- _TASK TO CARRY OUT_: Can you render every line of the records below as a Markdown table, with the columns "No." and "Text", skipping blank lines and omitting the pictures?

- _RECORDS SUPPLIED_:
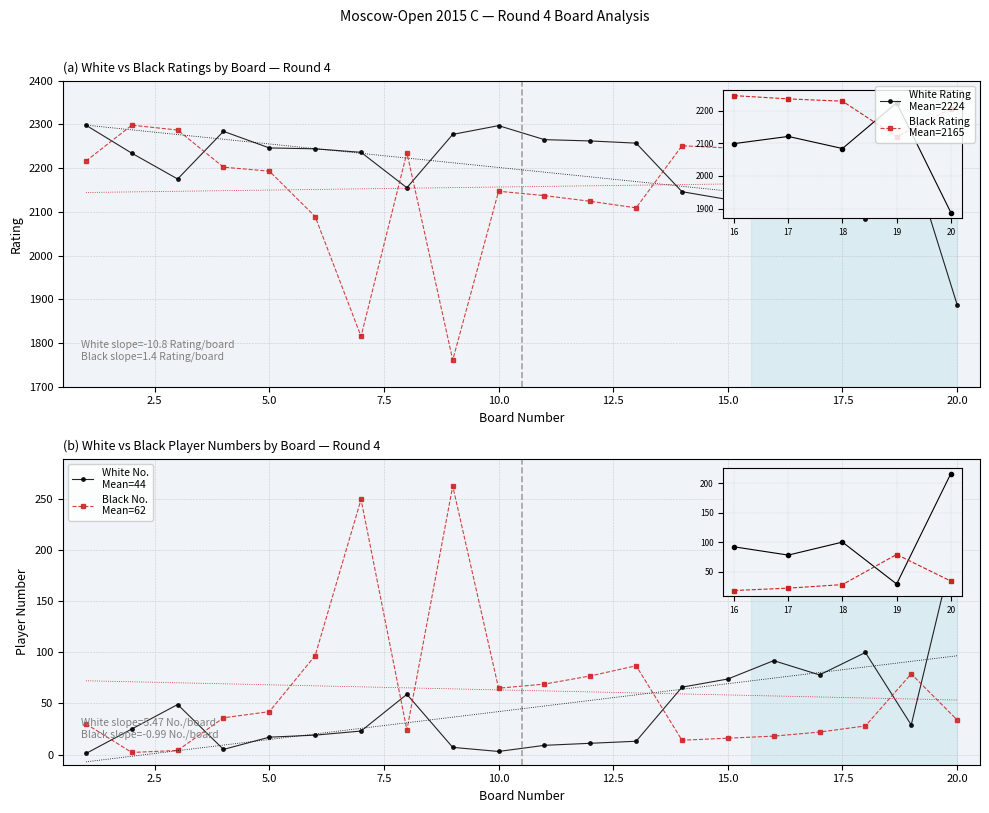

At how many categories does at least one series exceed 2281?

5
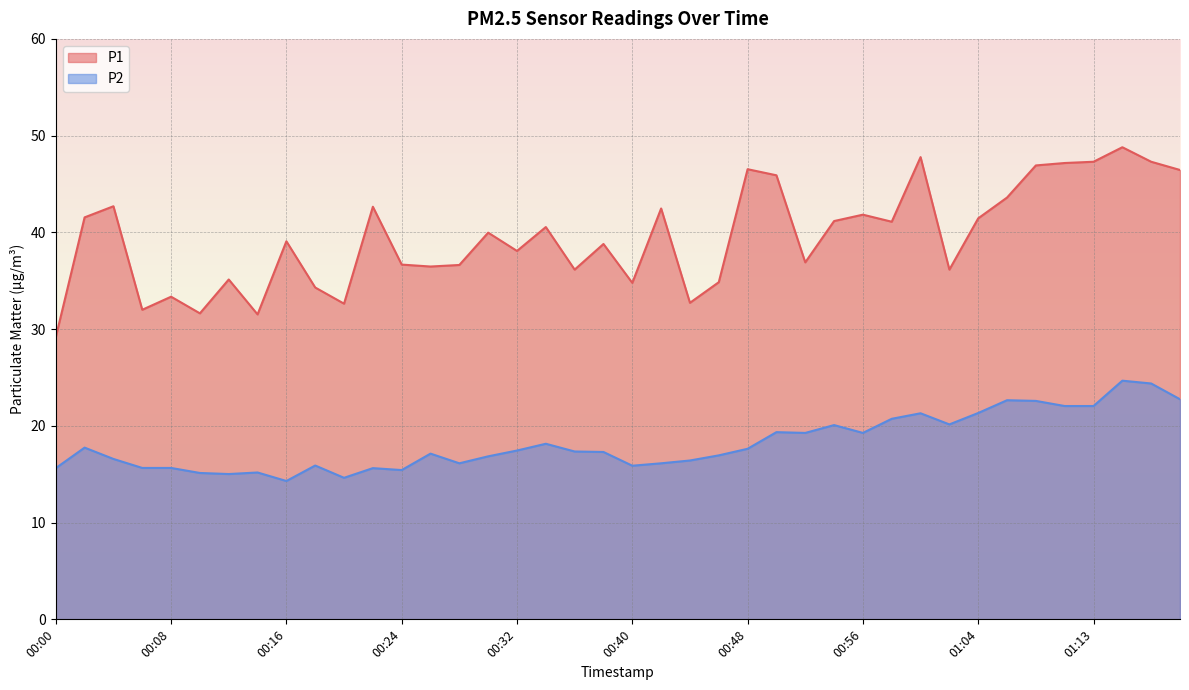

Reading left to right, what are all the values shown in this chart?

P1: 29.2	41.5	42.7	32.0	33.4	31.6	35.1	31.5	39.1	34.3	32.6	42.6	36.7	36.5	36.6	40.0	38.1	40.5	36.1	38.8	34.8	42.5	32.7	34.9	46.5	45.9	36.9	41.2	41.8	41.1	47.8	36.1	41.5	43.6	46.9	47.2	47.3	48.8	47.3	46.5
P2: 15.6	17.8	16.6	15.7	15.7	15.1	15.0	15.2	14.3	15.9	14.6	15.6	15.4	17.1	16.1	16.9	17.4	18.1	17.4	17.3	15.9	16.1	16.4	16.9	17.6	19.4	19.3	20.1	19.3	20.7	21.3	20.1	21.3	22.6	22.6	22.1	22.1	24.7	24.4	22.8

- _OUTPUT OF THE EXERCISE_:
| No. | Text |
|---|---|
| 1 | At how many categories does at least one series exceed 2281? |
| 2 | 5 |
| 3 | Reading left to right, what are all the values shown in this chart? |
| 4 | P1: 29.2	41.5	42.7	32.0	33.4	31.6	35.1	31.5	39.1	34.3	32.6	42.6	36.7	36.5	36.6	40.0	38.1	40.5	36.1	38.8	34.8	42.5	32.7	34.9	46.5	45.9	36.9	41.2	41.8	41.1	47.8	36.1	41.5	43.6	46.9	47.2	47.3	48.8	47.3	46.5 |
| 5 | P2: 15.6	17.8	16.6	15.7	15.7	15.1	15.0	15.2	14.3	15.9	14.6	15.6	15.4	17.1	16.1	16.9	17.4	18.1	17.4	17.3	15.9	16.1	16.4	16.9	17.6	19.4	19.3	20.1	19.3	20.7	21.3	20.1	21.3	22.6	22.6	22.1	22.1	24.7	24.4	22.8 |